Mouse Man

Why scientists need to read poetry:


Perhaps the most common thought of all
Is that poetry is no good at all,
But it would do everyone well to learn
A legend long.
It is the tragic case of Bobert Rurns 
That will prove them wrong.

Our good Bobert was a scientist man
And was known for the unusual tests he ran.
He resided in the little town of Nest,
A lovely place,
But with an alarmingly large population of pests--
A problem faced.

So naturally, Bobert, being the intellectual he was,
Hatched a brilliant plan to clean up the mess.
He captured just one of the numerous mice
And took to his lab
Where he stayed working all day and night,
No sleep could he grab.

And when he finally emerged from his work-crazed state,
Glowing with triumph at the solution he managed to create,
Onlookers by cowered in fear,
"God have mercy!"
They shrieked, but behind trembling fingers they peered
At the giant beast.

12-feet tall, and all whiskers and claws,
Loomed a grotesque creature with hands instead of paws.
Coarse, sparse fur poking out beneath an expensive, well-ironed suit--
Dressed to impress--
But his writhing worm-like tail slithering in endless pursuit
Induced panicked distress.

The Mouse Man was familiar with all of the habits of mice
And so he knew exactly how to trap and entice.
But he also had the most valuable human trait:
Opposable thumbs,
Which allowed him to devise the best ways to deliver the mice to their fates,
Awaiting Hell's slums.

But Bobert hadn't planned for what happened next,
When Mouse Man decided himself what to do with the town of Nest.
Mouse Man charged at the people, releasing a mighty roar
(a very loud squeak),
Scratching, lashing, gashing, gnashing, Mouse Man waged war,
Havoc he wreaked.

The people armed themselves with weapons, pitchfork, and torch,
Desperately igniting flames around Mouse Man, but only themselves did they scorch.
All around them their beloved town was crumbling to ash.
They technically all committed arson,
But it was excusable because if they hadn't tried at all, Nest would have been gone in a flash...
It was a good run. 

Amid the rampant destruction, ruin, and grief
Bobert simply stared, paralyzed in disbelief.
It was only when he was the last left standing that he broke from his trance.
The Mouse Man was stuck. 
Face to face with Mouse Man, he picked up a lance
And struck. 

He walked along the soot, the ash, the rubble,
Nothing within miles moved a muscle. 
He was living a nightmare from which he could never wake up. 
He came undone. 
He whispered to himself, just softly enough,
"What have I done?"

If only Bobert had been more learned and wise,
He would have found the sage advice:
A warning in Robert Burns' pen,
Clear as day,
"The best laid schemes o' Mice an' Men
Gang aft agley".


-Olivia 





Comments

  1. This is a truly breathtaking piece of literature! Your vivid descriptions made the Mouse Man truly come alive to the point where it seemed like I was experiencing Nest's destruction myself. Mouse Man will be read by future generations as an example of the evolution of literature in the 21st century. Good job!

    ReplyDelete
  2. Words cannot describe how excellent this piece of literature is. A brilliant idea created by a really smart guy on this team was brought to life with the help of this imaginative post. What makes this post the most compelling, is the consistent rhyme scheme, comedic voice (Bobert Rurns was particularly funny), and powerful plot line. As Sammy said, this work will surely be looked back upon as a leader in its field for several generations. What another outstanding performance by ŠĥÜđ ℙ⌀ℯ⍏℟ℽ©®™.

    ReplyDelete
  3. I really liked the reference to Robert Burns' poem at the end and how you used those lines to create a very creative narrative poem!

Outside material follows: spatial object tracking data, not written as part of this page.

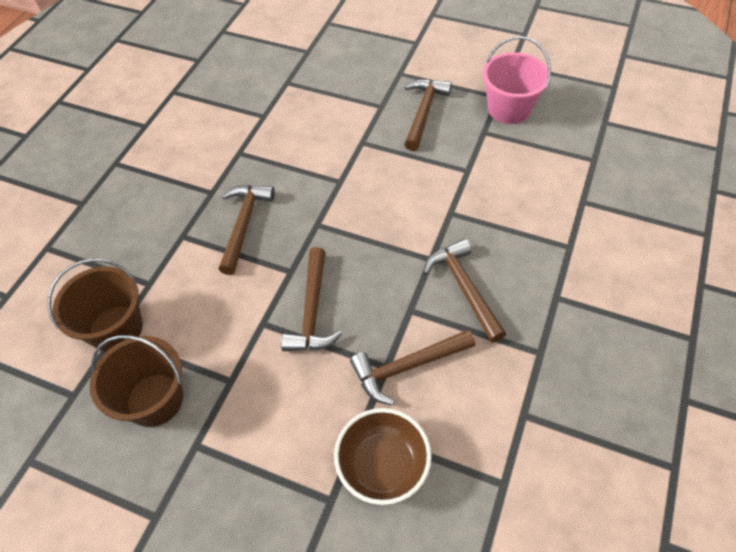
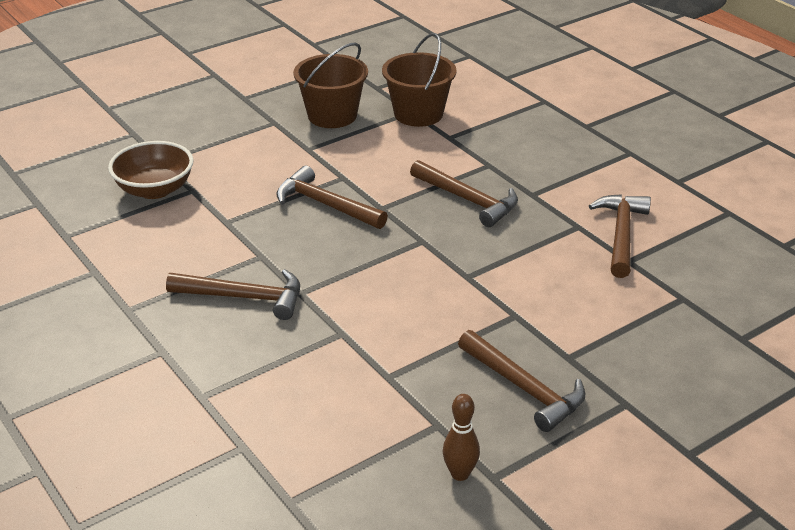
camera: 120 degrees right, 20 degrees down
brown hammer [350,330,475,405] -> brown hammer moved to [589,194,651,278]
pink bucket [482,36,551,124] -> brown bowling pin [443,394,480,481]

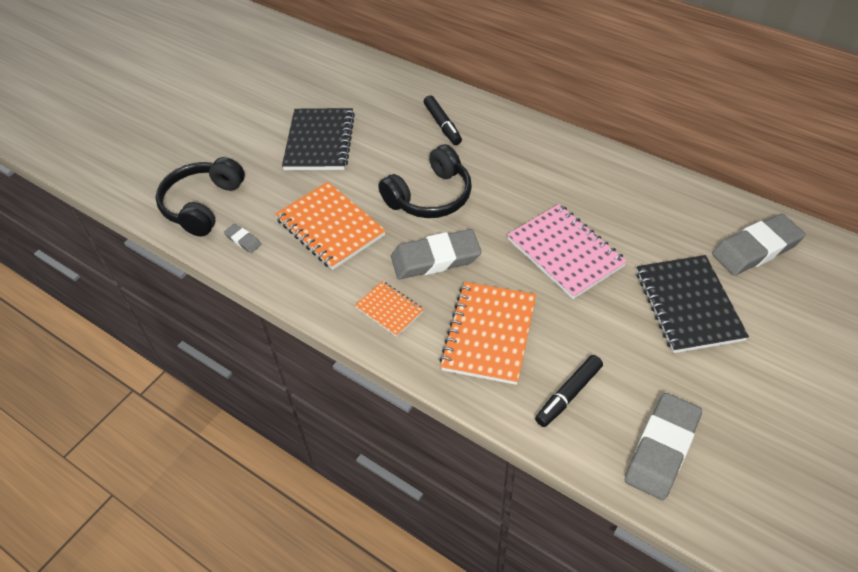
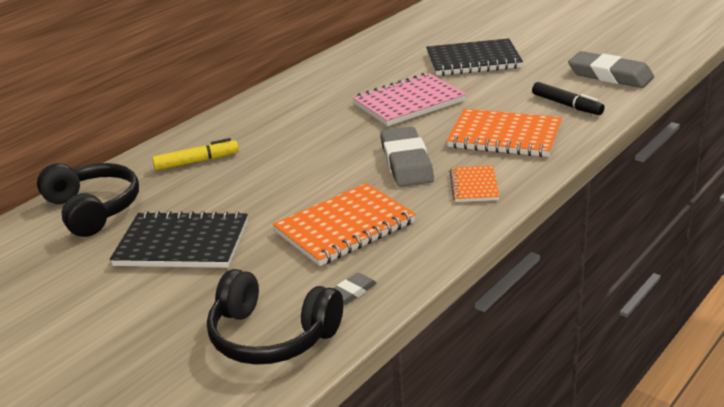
camera: 85 degrees left, 20 degrees down
orange notebook [355,281,424,337] -> orange notebook turned 45 degrees counterclockwise [450,166,499,202]
black headphones [378,144,472,218] -> black headphones moved to [37,163,139,237]
black marker [424,95,462,145] -> yellow marker [152,138,239,170]
grey eraser [712,214,805,276] -> none

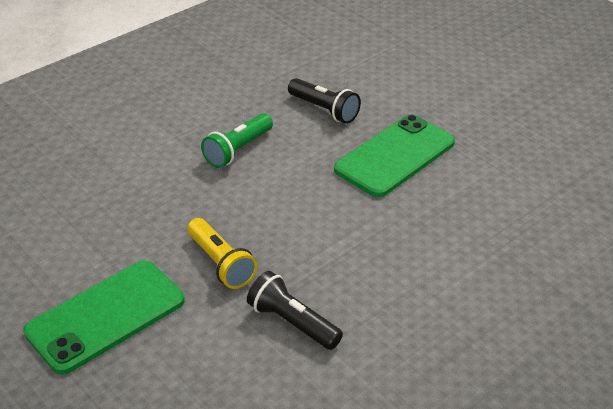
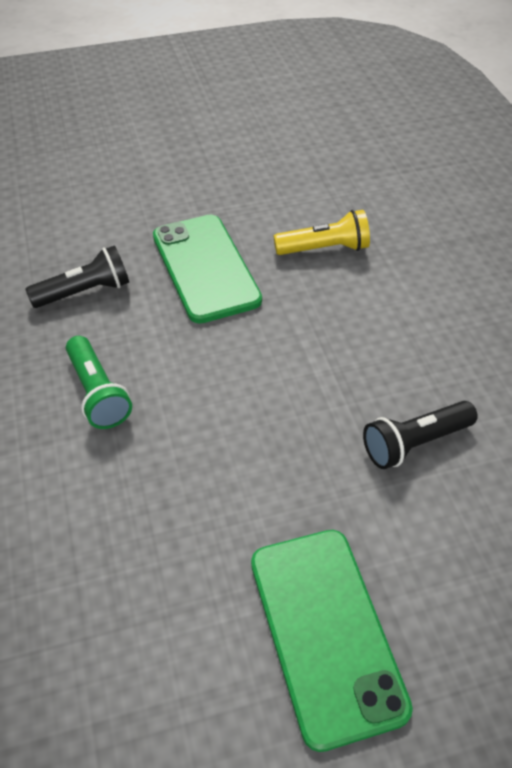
camera: 65 degrees left, 10 degrees up
yellow flashlight [187,218,257,289] -> yellow flashlight moved to [274,210,370,255]

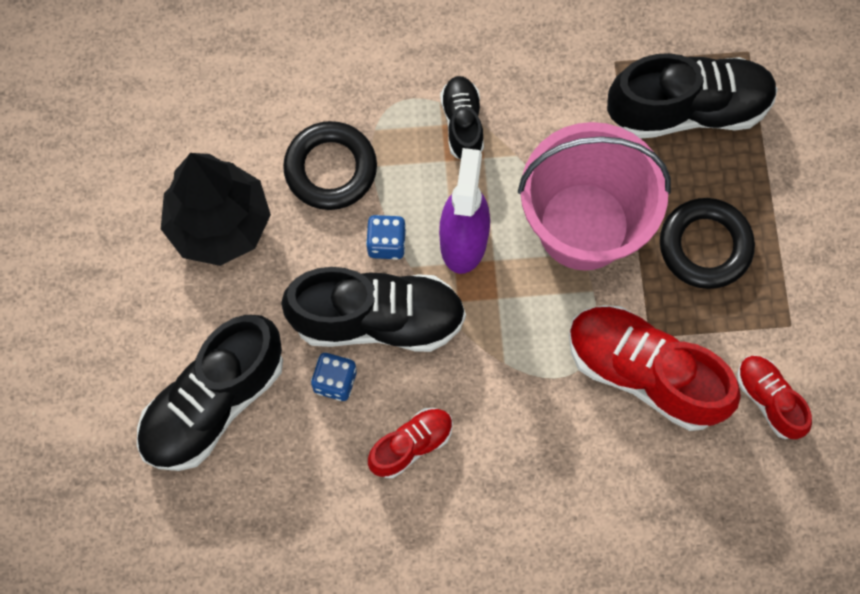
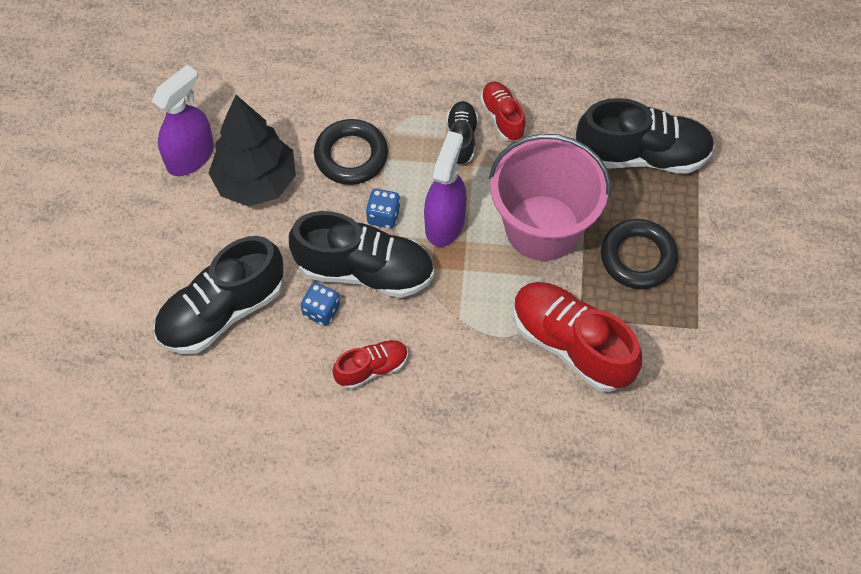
camera: 10 degrees right, 10 degrees down
red shoe [737,355,812,439] -> red shoe moved to [480,81,526,141]
none -> purple spray bottle [152,65,214,176]

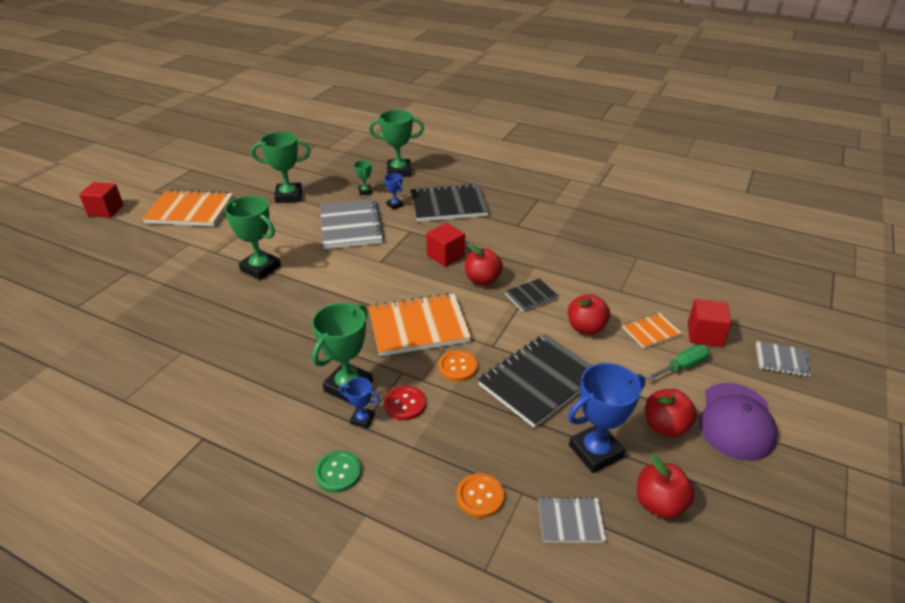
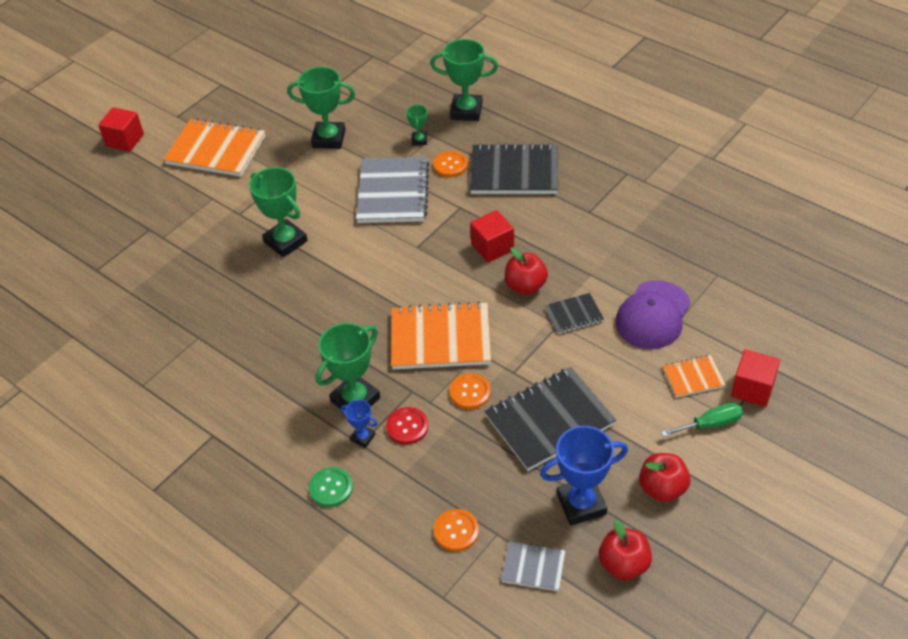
camera: 15 degrees right, 10 degrees up
blue trophy [384,173,404,210] -> orange button [433,151,468,177]
red apple [568,294,610,335] -> none
purple cap [699,383,778,461] -> purple cap moved to [615,280,691,349]
grey notebook [756,341,813,377] -> none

I also enjoyed the part about the opposable thumbs being the key feature that set mouse man apart from the rest. Great job!

    ReplyDelete
  4. Emma Hummel
    I really liked the entire poem and all its creative ideas. At the beginning I was a little confused about how you were going to tie in poetry, but the reference to Robert Burns at the end was an awesome way to do it. Nice job!

    ReplyDelete
  5. Olivia,
    Wow! I am beyond impressed by your work! Seriously, not only is the poem a blast to read because it's so interesting, but it's very engaging too. The entire storyline is quite inventive in that you made the narrative interesting on a surface level and significantly meaningful on a deeper platform. All the while, you made sure to bring the entire post full-circle with the references to Robert Burns. That takes great talent, so I applaud you!

    ReplyDelete
  6. Wow, this was absolutely fantastic. I don’t think I’ve ever enjoyed reading a poem as much as I enjoyed reading this. You managed to create a sort of story that was really interesting and engaging for me. Lastly, like everyone else said, the references to Robert burns were phenomenal and funny. Amazing!